Reorder Pipe separated fields with modifications

Question

I have a Linux text file around 8k lines in the following format

|f_name:x|l_name:x|address:x x|city:x|state:x|zip:x|country:x|ordernumber:x|code:x|downloaded:x|exp:09/2017|ip:x.x.x.x|

And I would like to sort it to be in the following format:

ordernumber:x,exp:09/2017,code:x,f_name:x,l_name:x,address:x x,city:x,state:x,zip:x,country:x,ip:x.x.x.x

NOTE

Some data in the text having issue with the field of |address:x x|

it can be like |address:x x | which means there's a space before the ending |; I would like to remove the space or spaces in the output.

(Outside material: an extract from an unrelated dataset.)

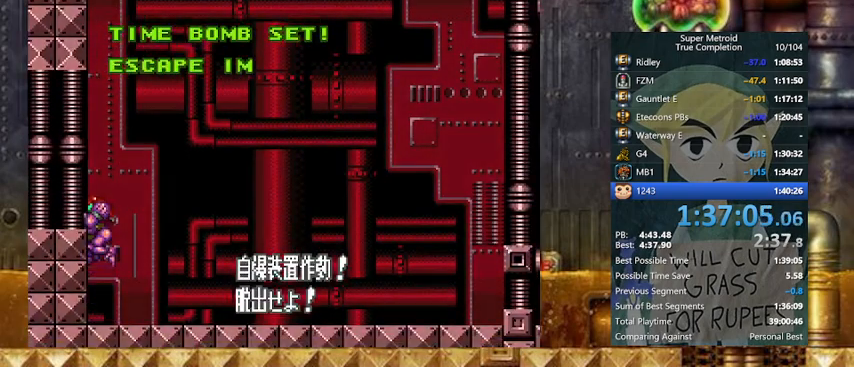
{"buttons": ["B", "Y", "L1", "DPAD_LEFT"], "events": []}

And there's data having issue with the field of |exp:09/2017|; there's data displayed like |exp:9/2017| so I would like to add 0 in case the month is a single number so it would be 09/2017 in the output.

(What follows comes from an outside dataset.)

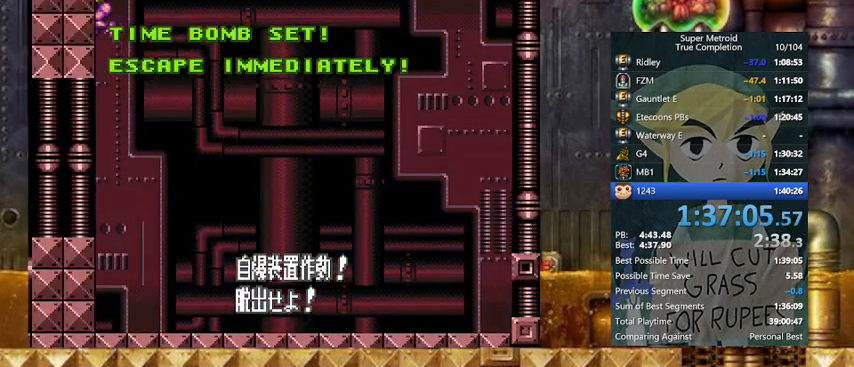
{"buttons": ["Y", "L1", "DPAD_LEFT"], "events": [[167, "B", "up"]]}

Note that the year can be different.

Example:

|f_name:x|l_name:x|address:x x |city:x|state:x|zip:x|country:x|ordernumber:x|code:x|downloaded:x|exp:9/2017|ip:x.x.x.x|

Expected Output:

ordernumber:x,exp:09/2017,code:x,f_name:x,l_name:x,address:x x,city:x,state:x,zip:x,country:x,ip:x.x.x.x**

Show the code that you have tried so far. You will get much better answers if you show that you have made an effort and you are not just asking for free consulting. — John1024, Dec 20 '17 at 03:09
@John1024 to be honest, i were only trying to handle that through notepad++ and I would like to learn how to handle it through Linux, on the other side i keep read about awk and sed. even so am trying now. — αԋɱҽԃ αмєяιcαη, Dec 20 '17 at 03:11
Hint: start with awk -v OFS=, -F'|' '{print $9, $12 ...}' Can you fill in the ellipsis? — Wildcard, Dec 20 '17 at 03:31

igal · Answer 1 · 2017-12-20T04:50:55.637

Summary

I wrote a an Awk script, a Python script, and a Bash script, each of which should solve your problem. They all produce identical output.

Here is the example data (taken from your question and put in the file data.csv):

|f_name:x|l_name:x|address:x x|city:x|state:x|zip:x|country:x|ordernumber:x|code:x|downloaded:x|exp:09/2017|ip:x.x.x.x|

And here is the output on running the scripts:

ordernumber:x,exp:09/2017,code:x,f_name:x,l_name:x,address:x x,city:x,state:x,zip:x,country:x,ip:x.x.x.x

Awk

Here is an awk script:

#!/usr/bin/env awk
# transformcsv.awk

# Set the input field-separator (FS) and the output field-separator (OFS)
BEGIN{
    FS="|";
    OFS=",";
}

# Skip empty lines
/^\s*$/ {next;}

# Print lines with the fields reordered as desired
{
   print $9,$12,$10,$2,$3,$4,$5,$6,$7,$8,$13
}

And here is how you would run it:

awk -f transformcsv.awk data.csv

You could also run this as a one-liner:

awk 'BEGIN{FS="|";OFS=",";}/^\s*$/ {next;}{print $9,$12,$10,$2,$3,$4,$5,$6,$7,$8,$13}' data.csv

Python

Here is the Python script:

#!/usr/bin/env python
# -*- coding: ascii -*-
"""transformcsv.py"""

import sys
import csv

# Make a list with the field names in their input order
# NOTE: We padding colums because each row begins
#       and ends with the delimiter `|`
fieldnames = (
    "padding_1",
    "f_name", "l_name", "address", "city", "state", "zip",
    "country", "ordernumber", "code", "downloaded", "exp", "ip",
    "padding_2"
)

# Make a list with the field names in their output order
reordered_fieldnames = (
    "ordernumber", "exp", "code", "f_name", "l_name",
    "address", "city", "state", "zip", "country", "ip"
)

# Read each input row and print out the reordered row
with open(sys.argv[1]) as csvfile:
    reader = csv.DictReader(csvfile, fieldnames=fieldnames, delimiter='|')
    for row in reader:
        print(','.join([row[field] for field in reordered_fieldnames]))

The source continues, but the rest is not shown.